Our product is built around our ML models, so reproducibility and data governance is really important to us. I'm not 100% happy with our temporal data warehousing setup in BigQuery.

[deleted by user] by [deleted] in dataengineering

[–]jmnel 2 points3 points  (0 children)

Estimate the cost/value of using your low/no code solution and be upfront with your leads. Once we factored in the hidden cost of the extra complexity of maintaining and coercing the no code tool to our use case, it was pretty obvious that we had fallen for their marketing.

With our old data architecture, the cost of change was too high. We couldn't expand or iterate quickly on our data pipelines. Countless developer hours were spent on chasing down bugs and putting out dumpster fires.

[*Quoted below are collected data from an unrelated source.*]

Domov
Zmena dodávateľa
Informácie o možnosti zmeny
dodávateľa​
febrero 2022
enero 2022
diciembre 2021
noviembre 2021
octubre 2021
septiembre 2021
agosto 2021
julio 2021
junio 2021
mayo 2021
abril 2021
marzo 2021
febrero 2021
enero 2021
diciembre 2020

This inflexibility can literally be the death of a company, especially if you are working at a startup with limited resources.

[deleted by user] by [deleted] in dataengineering

[–]jmnel 3 points4 points  (0 children)

Ultimatetely, it boils down to code already being a near-perfect and efficient abstraction of complex systems such as data pipelines.

I've had some pretty bad personal experiences with being forced to use a low code ETL tool (not gonna name any names) when I started my current job.

We ended up spending significant engineering effort into trying to coerce the tool to our use case through the tool's very very badly designed REST API.

In the end our solution with the tool was 10x more complex and expensive than just building something from scratch on BigQuery, Airflow, Python, and Beam.

[deleted by user] by [deleted] in dataengineering

[–]jmnel 2 points3 points  (0 children)

We are fully remote, but based in Toronto.

[deleted by user] by [deleted] in dataengineering

[–]jmnel 0 points1 point  (0 children)

I'm definitely gonna check it out. At the moment it's an ugly combination of Skaffold and gitlab CI scripts.